Norris Seeks to Curb Senior Abuse With New Laws

On February 28, 2017, in News 2017, by Mark Norris

By Sam Stockard, MemphisDailyNews.com
February 27, 2017

NASHVILLE – Calling elderly abuse a “silent crisis,” state Sen. Mark Norris is leading a legislative effort to stop physical, mental and financial abuse of vulnerable adults with bills to expand protections and increase penalties.

“The elderly population is growing, and the problem is growing, and we need to put an end to it,” says Norris, a Collierville Republican. “We talk about keeping Tennesseans safe. There’s no more important segment of our society than our elders and the vulnerable among us, and we’re gonna put an end to it, and it starts today.”

A product of the Elderly and Vulnerable Adult Abuse Task Force, the legislation builds on measures passed by Norris and Rep. Kelly Keisling, R-Byrdstown, in 2016 setting up protective investigative teams in each judicial district to increase cooperation and information sharing between government agencies to protect elderly and vulnerable adults.

Norris points out elder abuse often goes unreported and frequently is perpetrated by people the victims trust the most.

“Often, because the abuser may be a family member, the individual may also be fearful of reprisal,” Norris says.

Cases of assault and financial exploitation of vulnerable adults have increased by 20 percent over the last decade, and up to one out of 14 cases goes unreported, according to legislators.

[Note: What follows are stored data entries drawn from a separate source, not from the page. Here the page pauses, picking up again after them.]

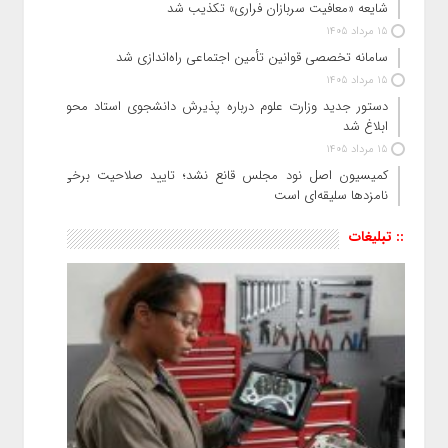
شایعه «معافیت سربازان فراری» تکذیب شد
15 مرداد 1405
سامانه تخصصی قوانین تأمین اجتماعی راه‌اندازی شد
15 مرداد 1405
دستور جدید وزارت علوم درباره پذیرش دانشجوی استاد محور
ابلاغ شد
15 مرداد 1405
کمیسیون اصل نود مجلس قانع نشد؛ تایید صلاحیت برخی
نامزدها سلیقه‌ای است
:: تبلیغات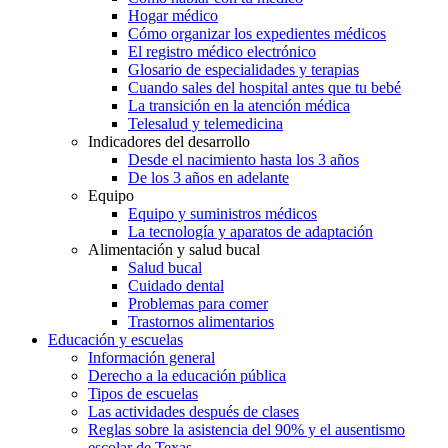
Hogar médico
Cómo organizar los expedientes médicos
El registro médico electrónico
Glosario de especialidades y terapias
Cuando sales del hospital antes que tu bebé
La transición en la atención médica
Telesalud y telemedicina
Indicadores del desarrollo
Desde el nacimiento hasta los 3 años
De los 3 años en adelante
Equipo
Equipo y suministros médicos
La tecnología y aparatos de adaptación
Alimentación y salud bucal
Salud bucal
Cuidado dental
Problemas para comer
Trastornos alimentarios
Educación y escuelas
Información general
Derecho a la educación pública
Tipos de escuelas
Las actividades después de clases
Reglas sobre la asistencia del 90% y el ausentismo
escolar de Texas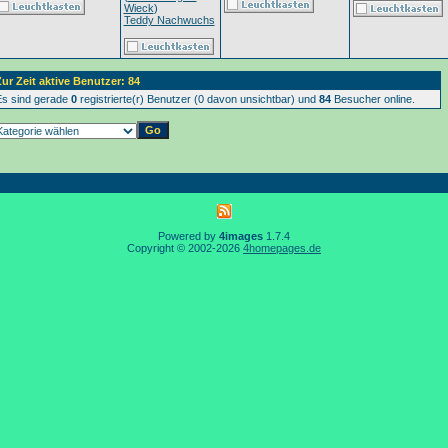
Wieck
)
Teddy Nachwuchs
ur Zeit aktive Benutzer: 84
s sind gerade
0
registrierte(r) Benutzer (0 davon unsichtbar) und
84
Besucher online.
Powered by
4images
1.7.4
Copyright © 2002-2026
4homepages.de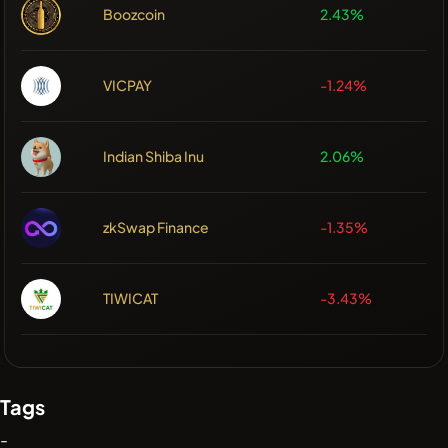
Boozcoin
2.43%
VICPAY
-1.24%
Indian Shiba Inu
2.06%
zkSwap Finance
-1.35%
TIWICAT
-3.43%
Tags
-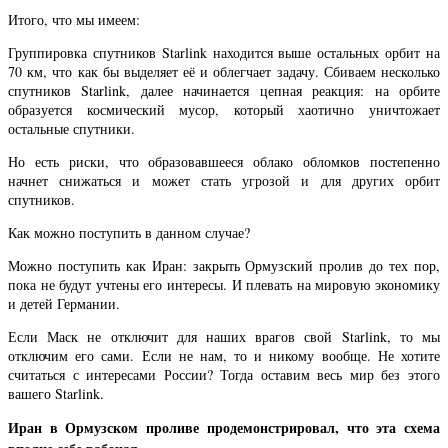
Итого, что мы имеем:
Группировка спутников Starlink находится выше остальных орбит на
70 км, что как бы выделяет её и облегчает задачу. Сбиваем несколько
спутников Starlink, далее начинается цепная реакция: на орбите
образуется космический мусор, который хаотично уничтожает
остальные спутники.
Но есть риски, что образовавшееся облако обломков постепенно
начнет снижаться и может стать угрозой и для других орбит
спутников.
Как можно поступить в данном случае?
Можно поступить как Иран: закрыть Ормузский пролив до тех пор,
пока не будут учтены его интересы. И плевать на мировую экономику
и детей Германии.
Если Маск не отключит для наших врагов свой Starlink, то мы
отключим его сами. Если не нам, то и никому вообще. Не хотите
считаться с интересами России? Тогда оставим весь мир без этого
вашего Starlink.
Иран в Ормузском проливе продемонстрировал, что эта схема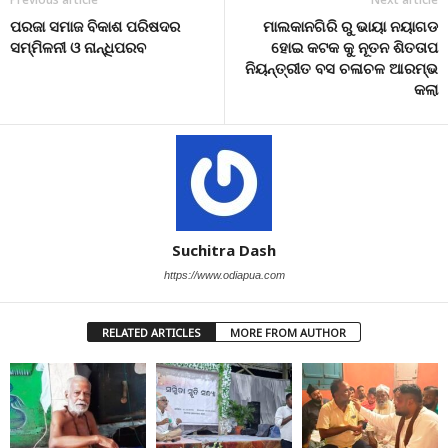
ପରଜା ସମାଜ ବିକାଶ ପରିଷଦର
ମାଲକାନଗିରି ରୁ ଭାୟା ନୟାଗଡ
ସମ୍ମିଳନୀ ଓ ନାନ୍ଧିପରବ
ହୋଇ କଟକ କୁ ନୂତନ ଶିତତାପ
ନିୟନ୍ତ୍ରୀତ ବସ ଚଳାଚଳ ଆରମ୍ଭ
କଲା
Suchitra Dash
https://www.odiapua.com
RELATED ARTICLES
MORE FROM AUTHOR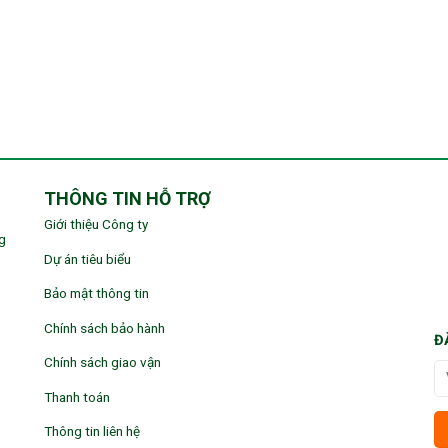
THÔNG TIN HỖ TRỢ
Giới thiệu Công ty
g
Dự án tiêu biểu
Bảo mật thông tin
Chính sách bảo hành
Đ
Chính sách giao vận
Thanh toán
Thông tin liên hệ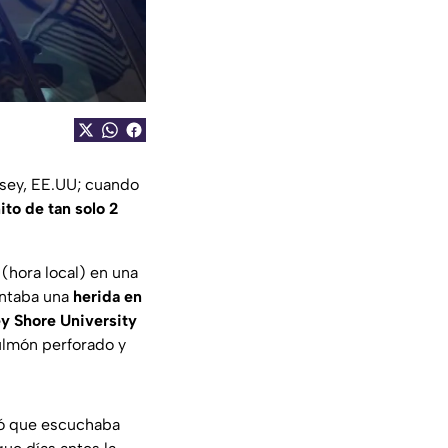
rsey, EE.UU; cuando
ito de tan solo 2
(hora local) en una
entaba una
herida en
y Shore University
ulmón perforado y
ró que escuchaba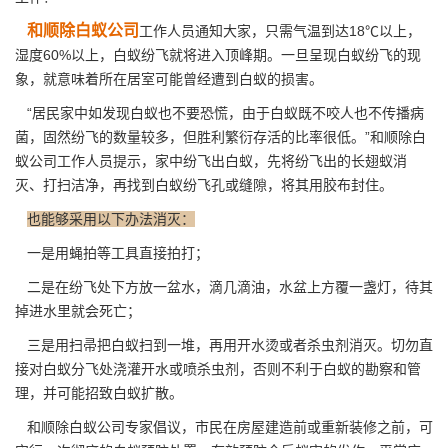
和顺除白蚁公司
工作人员通知大家，只需气温到达18℃以上，
湿度60%以上，白蚁纷飞就将进入顶峰期。一旦呈现白蚁纷飞的现
象，就意味着所在居室可能曾经遭到白蚁的损害。
“居民家中如发现白蚁也不要恐慌，由于白蚁既不咬人也不传播病
菌，固然纷飞的数量较多，但胜利繁衍存活的比率很低。”和顺除白
蚁公司工作人员提示，家中纷飞出白蚁，先将纷飞出的长翅蚁消
灭、打扫洁净，再找到白蚁纷飞孔或缝隙，将其用胶布封住。
也能够采用以下办法消灭：
一是用蝇拍等工具直接拍打；
二是在纷飞处下方放一盆水，滴几滴油，水盆上方覆一盏灯，待其
掉进水里就会死亡；
三是用扫帚把白蚁扫到一堆，再用开水烫或者杀虫剂消灭。切勿直
接对白蚁分飞处浇灌开水或喷杀虫剂，否则不利于白蚁的勘察和管
理，并可能招致
白蚁扩散
。
和顺除白蚁公司专家倡议，市民在
房屋建造
前或重新装修之前，可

More than 41 percent of the offenses are committed by a family member, and law enforcement authorities say another 13 percent of victims have a close relationship with the perpetrator, according to legislators.

Senate Bill 1230 would codify elder and vulnerable adult abuse and exploitation, creating Class C and Class D felonies, and require those convicted to submit their names to a Tennessee Department of Health Abuse Registry. Fines also would be increased for convictions.

Senate Bill 1192 would change the Tennessee Securities Act of 1980, giving the Department of Commerce and Insurance commissioner authority to restrict exemptions and increase penalties in cases where seniors and adults with certain mental and physical dysfunctions are the victims of altered documents.

Senate Bill 1267 requires the Department of Financial Institutions to work with financial service providers, the Commission on Aging and Disability and Department of Human Services to find ways to promote awareness of the dangers of financial exploitation.

Says Sen. Todd Gardenhire, a Chattanooga Republican sponsoring the legislation, “It’s been a challenge to work on this subject because it’s so emotional with a lot of people. I’ve seen in my career as a retired financial adviser a lot of abuse that’s gone on with people’s children, mostly of parents that are elderly.

“They come in and they suck the money out of their accounts and they spend it on things that aren’t associated with taking care of mama or daddy or grandparents, and that’s probably the saddest part about watching all this happen.”

Bankers would be given immunity while retaining contractual obligations to conduct transactions in cases they see the potential for abuse, officials say.

Tim Amos, executive vice president and general counsel for the Tennessee Bankers Association, says bankers would obtain the discretion to delay withdrawals and investigate, saying, “No, I don’t think you should be sending that $5,000 wire to Nigeria today.”

He calls it an important tool to enable bankers to stop abuse because once the money is gone, “it’s gonna be very difficult to recover.”

Sen. Rusty Crowe, a Johnson City Republican, described a situation in which he went home recently and found out his 95-year-old mother was trying to borrow money from neighbors to contribute to someone running a scam.

“She’d gone to a neighbor’s house to borrow $15,000 to send to someone in Pakistan who was using a Brooklyn phone exchange to raise money,” Crowe says. “So it’s happening every day.”